ELIZABETH RAMOS SANCHEZ, COMMERCIAL DIRECTOR, CAMILO CIENFUEGOS (Translation): The clinic has 62 rooms. It's running at full capacity. Having lots of our patients under day care is part of our strategy. We also have patients in hotels. That's the reason why we ask patients to send their records in advance. The clinic is now totally packed.
Matthias Cuno is following the lead of his uncle in coming to Cuba from Germany to seek treatment for retinitis pigmentosa, or tunnel vision.
MATTHIAS CUNO, INTERNATIONAL PATIENT, GERMAN (Translation): My uncle also had the disease. Its genetic. My uncle came to Cuba for the treatment. We found out about this clinic through the television and from other sources. After he received the treatment I decided to come here. I came last year for my first operation. And now this is my second trip to follow it up.
The United States - a nation where medicine is very much big business - has responded by accusing and condemning Cuba for attempting to do the same.
REPORTER: Why is health and medicine targeted?

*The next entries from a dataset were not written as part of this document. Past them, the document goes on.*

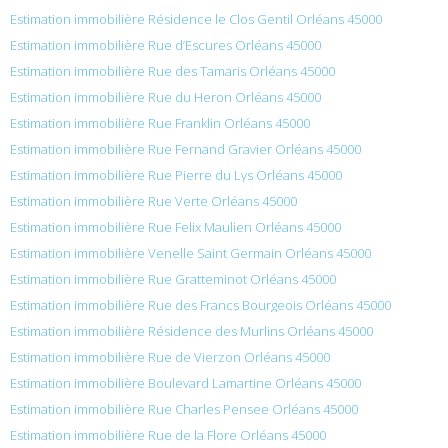
Estimation immobilière Résidence le Clos Gentil Orléans 45000
Estimation immobilière Rue d’Escures Orléans 45000
Estimation immobilière Rue des Tamaris Orléans 45000
Estimation immobilière Rue du Heron Orléans 45000
Estimation immobilière Rue Franklin Orléans 45000
Estimation immobilière Rue Fernand Gravier Orléans 45000
Estimation immobilière Rue Pierre du Lys Orléans 45000
Estimation immobilière Rue Verte Orléans 45000
Estimation immobilière Rue Felix Maulien Orléans 45000
Estimation immobilière Venelle Saint Germain Orléans 45000
Estimation immobilière Rue Gratteminot Orléans 45000
Estimation immobilière Rue des Francs Bourgeois Orléans 45000
Estimation immobilière Résidence des Murlins Orléans 45000
Estimation immobilière Rue de Vierzon Orléans 45000
Estimation immobilière Boulevard Lamartine Orléans 45000
Estimation immobilière Rue Charles Pensee Orléans 45000
Estimation immobilière Rue de la Flore Orléans 45000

MICHAEL PARMLY: Because medicine has a humanitarian aspect and it has a business aspect and so what we are targeting is the business aspect, and so much of what Cuban medicine is, is a business. It has nothing to do with the humanitarian side - you know, the Hippocratic oath and curing someone who is sick. It's about business and it's about cold, hard business.
Cuba's health system has evolved out of necessity. The battle to beat the sanctions is a constant in everyone's lives, but there is also hope that if the US ever eased or dismantled its economic blockade, increased prosperity would flow to all.
DR JUAN TRAINA, (Translation): And I am convinced that if the United States were to lift its sanctions against Cuba many Americans would come to Cuba to get treatment and to solve their health problems because they are not covered by medical insurance. And Cuba would become a cheaper option, offering even better than what is available to them in the US.